4. Memengaruhi kesehatan kulit
Kebanyakan orang mengalami kulit pucat dan mata bengkak setelah beberapa malam kurang tidur. Keadaaan tersebut benar karena kurang tidur yang kronis dapat mengakibatkan kulit kusam, garis-garis halus pada wajah dan lingkaran hitam di bawah mata.

Bila Anda tidak mendapatkan cukup tidur, tubuh Anda melepaskan lebih banyak hormon stres atau kortisol. Dalam jumlah yang berlebihan, kortisol dapat memecah kolagen kulit, atau protein yang membuat kulit tetap halus dan elastis.

Kurang tidur juga dapat menyebabkan tubuh lebih sedikit mengeluarkan hormon pertumbuhan. Ketika kita masih muda, hormon pertumbuhan manusia mendorong pertumbuhan. Dalam hal ini membantu meningkatkan massa otot, menebalkan kulit, dan memperkuat tulang.

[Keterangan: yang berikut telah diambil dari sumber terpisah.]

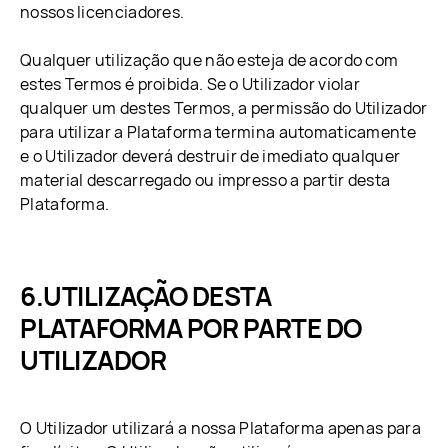
nossos licenciadores.
Qualquer utilização que não esteja de acordo com
estes Termos é proibida. Se o Utilizador violar
qualquer um destes Termos, a permissão do Utilizador
para utilizar a Plataforma termina automaticamente
e o Utilizador deverá destruir de imediato qualquer
material descarregado ou impresso a partir desta
Plataforma.
UTILIZAÇÃO DESTA
PLATAFORMA POR PARTE DO
UTILIZADOR
O Utilizador utilizará a nossa Plataforma apenas para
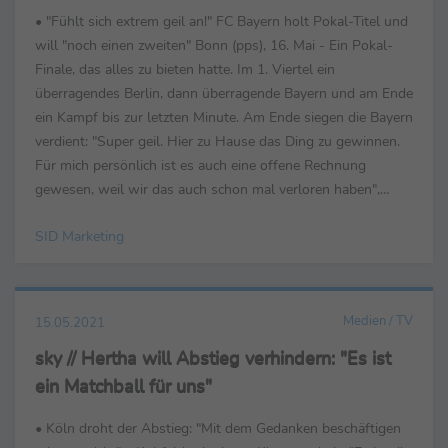
• "Fühlt sich extrem geil an!" FC Bayern holt Pokal-Titel und
will "noch einen zweiten" Bonn (pps), 16. Mai - Ein Pokal-
Finale, das alles zu bieten hatte. Im 1. Viertel ein
überragendes Berlin, dann überragende Bayern und am Ende
ein Kampf bis zur letzten Minute. Am Ende siegen die Bayern
verdient: "Super geil. Hier zu Hause das Ding zu gewinnen.
Für mich persönlich ist es auch eine offene Rechnung
gewesen, weil wir das auch schon mal verloren haben",
schwärmte Paul Zipser, der sich am ...
SID Marketing
Medien / TV
15.05.2021
sky // Hertha will Abstieg verhindern: "Es ist
ein Matchball für uns"
• Köln droht der Abstieg: "Mit dem Gedanken beschäftigen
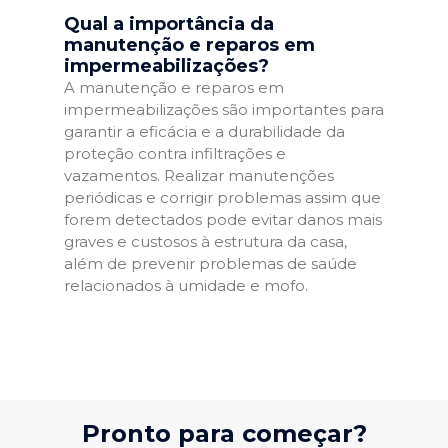
Qual a importância da
manutenção e reparos em
impermeabilizações?
A manutenção e reparos em
impermeabilizações são importantes para
garantir a eficácia e a durabilidade da
proteção contra infiltrações e
vazamentos. Realizar manutenções
periódicas e corrigir problemas assim que
forem detectados pode evitar danos mais
graves e custosos à estrutura da casa,
além de prevenir problemas de saúde
relacionados à umidade e mofo.
Pronto para começar?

“Ini terjadi saat tubuh sedang tidur nyenyak- yang kami sebut tidur gelombang lambat (SWS) – hormon pertumbuhan dilepaskan,” kata Phil Gehrman, PhD, CBSM, Asisten Profesor Psikiatri dan Direktur Klinis dari Program Behavioral Sleep Medicine Universitas Pennsylvania, Philadelphia.

Mereka yang kurang tidur biasanya memiliki kulit yang pucat dan wajah lelah. “Lebih buruk lagi, peningkatan kadar kortisol dapat memperlambat produksi kolagen yang memicu terjadinya keriput lebih cepat,” kata Jyotsna Sahni, MD, ahli masalah tidur di Canyon Ranch, Tucson.

5. Pelupa
Tidak ingin lupa dengan kenangan terbaik dalam hidup Anda? Cobalah perbanyak tidur. Pada tahun 2009, peneliti dari Amerika dan Perancis menemukkan bahwa peristiwa otak yang disebut ““sharp wave ripples” bertanggung jawab menguatkan memori pada otak. Peristiwa ini juga mentransfer informasi dari hipokampus ke neokorteks di otak, dimana kenangan jangka panjang disimpan. Sharp wave ripples kebanyakan terjadi pada saat tidur.

6. Tubuh jadi melar
Jika Anda mengabaikan efek kurang tidur, bersiaplah dengan ancaman kelebihan berat badan. Kurang tidur berhubungan dengan peningkatan rasa lapar dan nafsu makan, dan kemungkinan bisa menjadi obesitas. Menurut sebuah studi tahun 2004, orang-orang yang tidur kurang dari enam jam sehari, hampir 30 persen cenderung menjadi lebih gemuk daripada mereka yang tidur tujuh sampai sembilan jam sehari.

Penelitian terakhir terfokus pada hubungan antara tidur dan peptida yang mengatur nafsu makan. Ghrelin merangsang rasa lapar dan leptin memberi sinyal kenyang ke otak dan merangsang nafsu makan. Waktu tidur singkat dikaitkan dengan penurunan leptin dan peningkatan dalam ghrelin.
Kurang tidur tak hanya merangsang nafsu makan. Hal ini juga merangsang hasrat menyantap makanan berlemak dan makanan tinggi karbohidrat. Riset yang tengah berlangsung meneliti apakah tidur yang layak harus menjadi bagian standar dari program penurunan berat badan.

7. Meningkatkan risiko kematian
Dalam penelitian Whitehall ke-2, peneliti Inggris menemukkan bagaimana pola tidur mempengaruhi angka kematian lebih dari 10.000 pegawai sipil Inggris selama dua dekade. Berdasarkan hasil penelitian yang dipublikasikan pada 2007,  mereka yang telah tidur kurang dari 5-7 jam sehari mengalami kenaikan risiko kematian akibat berbagai faktor. Bahkan kurang tidur meningkatkan dua kali lipat risiko kematian akibat penyakit kardiovaskuler.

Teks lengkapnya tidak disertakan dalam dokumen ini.